• _What to produce_:
Write exactly, with no line omitted or added, the span beginning at the line that holds "thumb ip: (242, 1588)" and ending at the last line of the records.

--- Provided data Enclosed Below ---

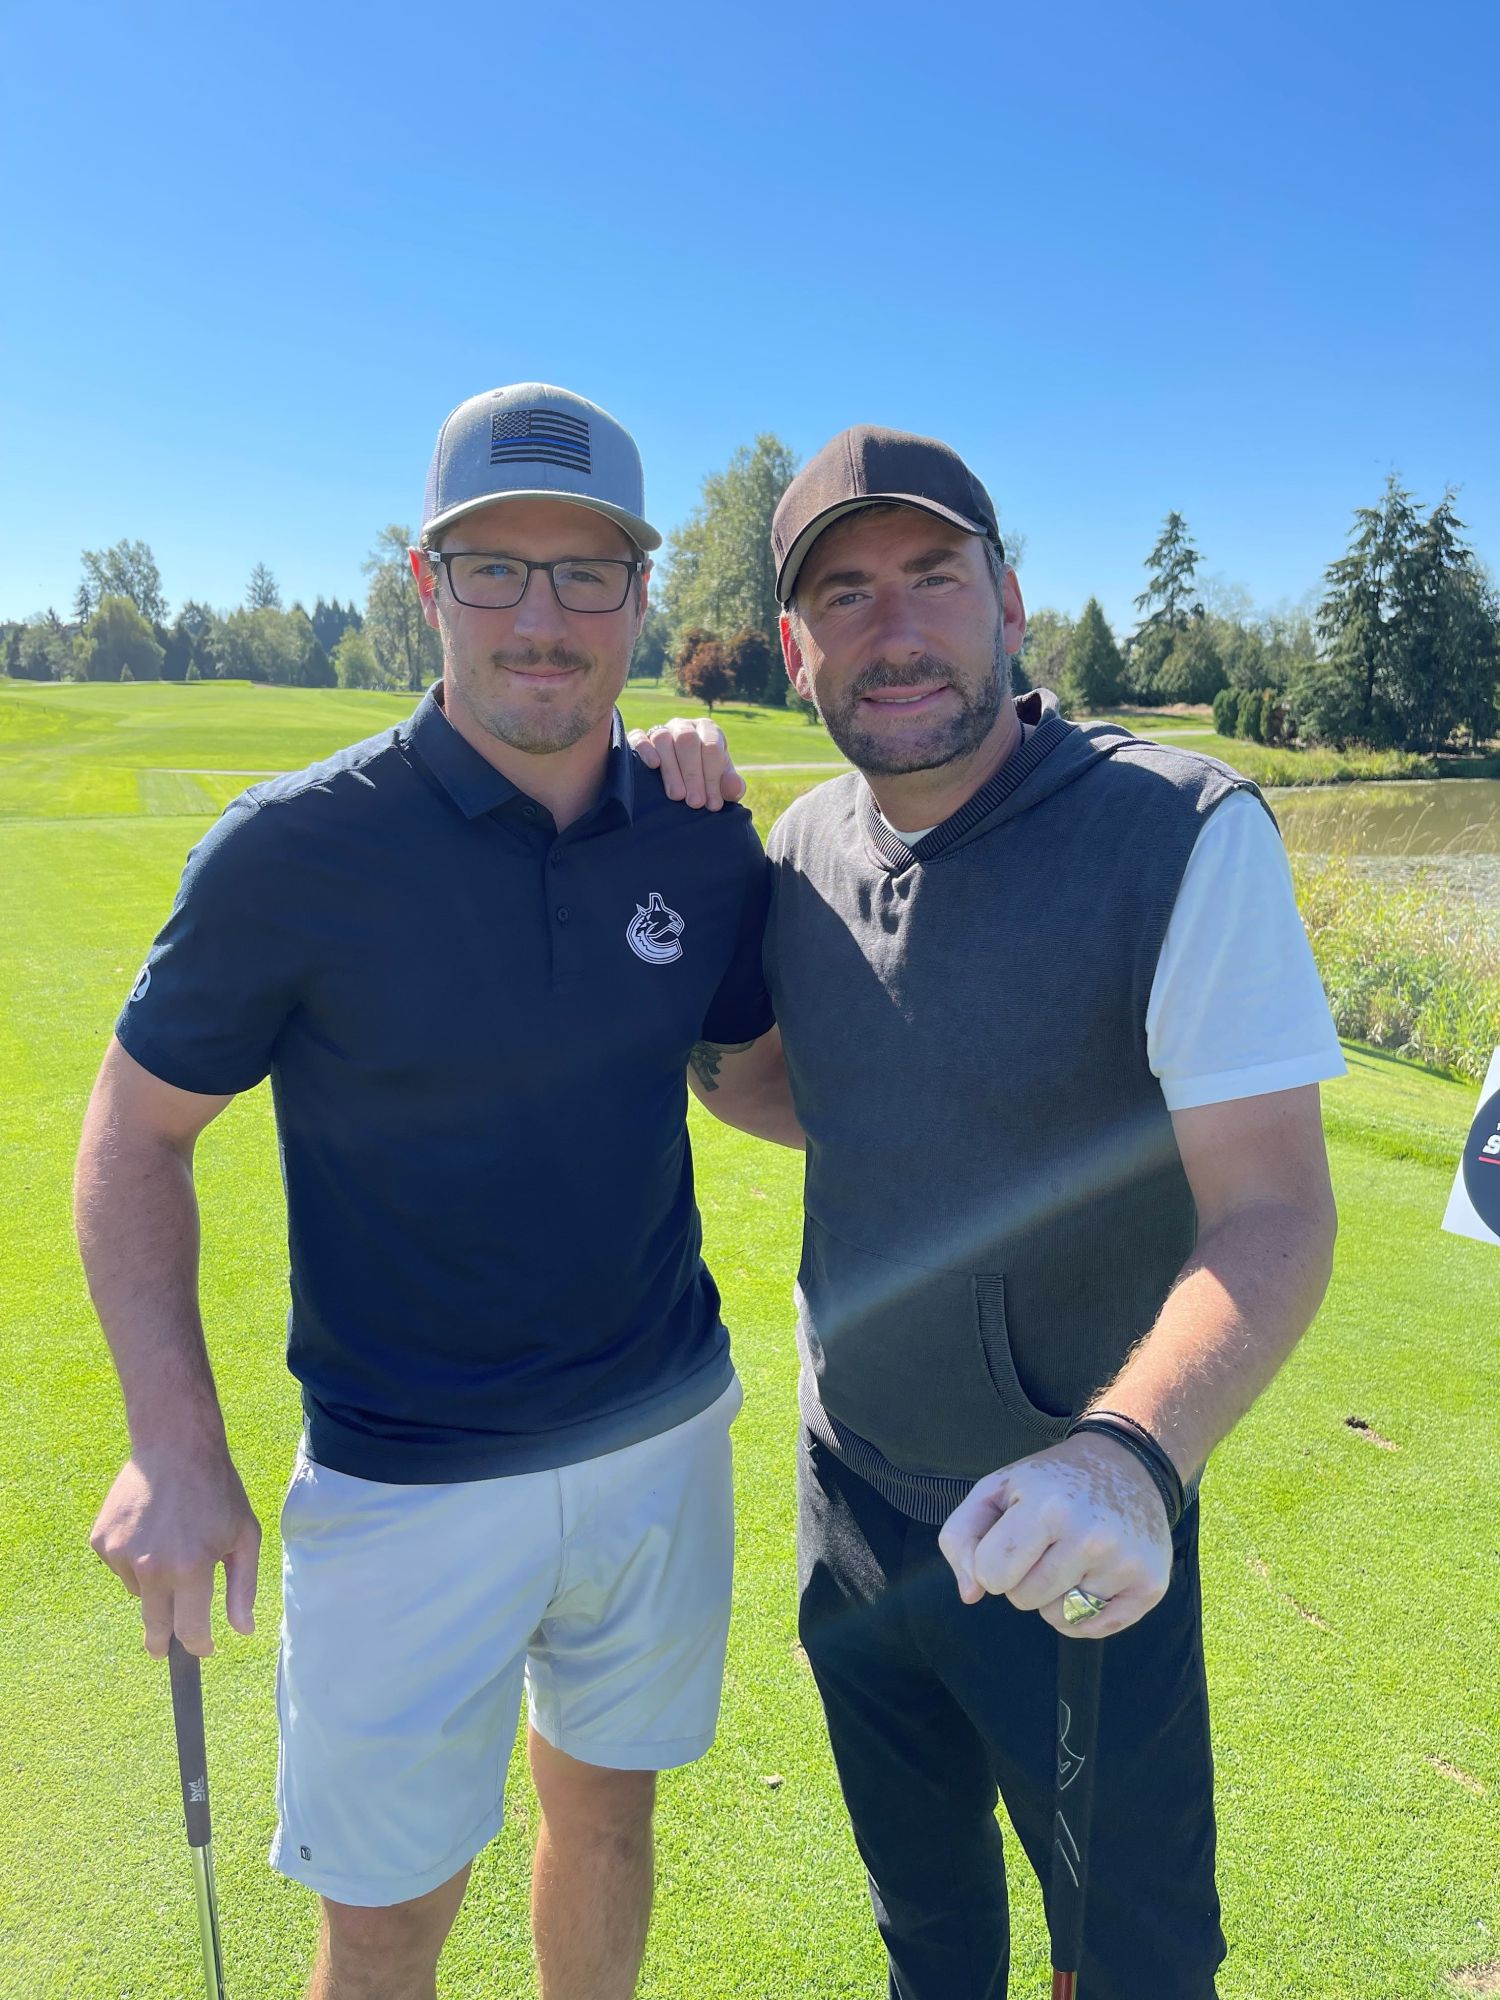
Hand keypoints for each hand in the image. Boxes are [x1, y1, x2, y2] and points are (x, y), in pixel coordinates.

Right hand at [90, 1447, 260, 1658]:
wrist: (175, 1447)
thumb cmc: (217, 1491)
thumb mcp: (244, 1536)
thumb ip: (242, 1588)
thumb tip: (241, 1631)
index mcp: (191, 1570)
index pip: (190, 1630)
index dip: (199, 1645)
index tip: (203, 1648)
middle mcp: (151, 1568)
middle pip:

--- End of Enclosed Provided data ---

• _Worked solution_:
thumb ip: (242, 1588)
thumb tip: (241, 1631)
index mcp: (191, 1570)
index pip: (190, 1630)
index dip: (199, 1645)
index tip: (203, 1648)
middle mcp: (151, 1568)
middle pip:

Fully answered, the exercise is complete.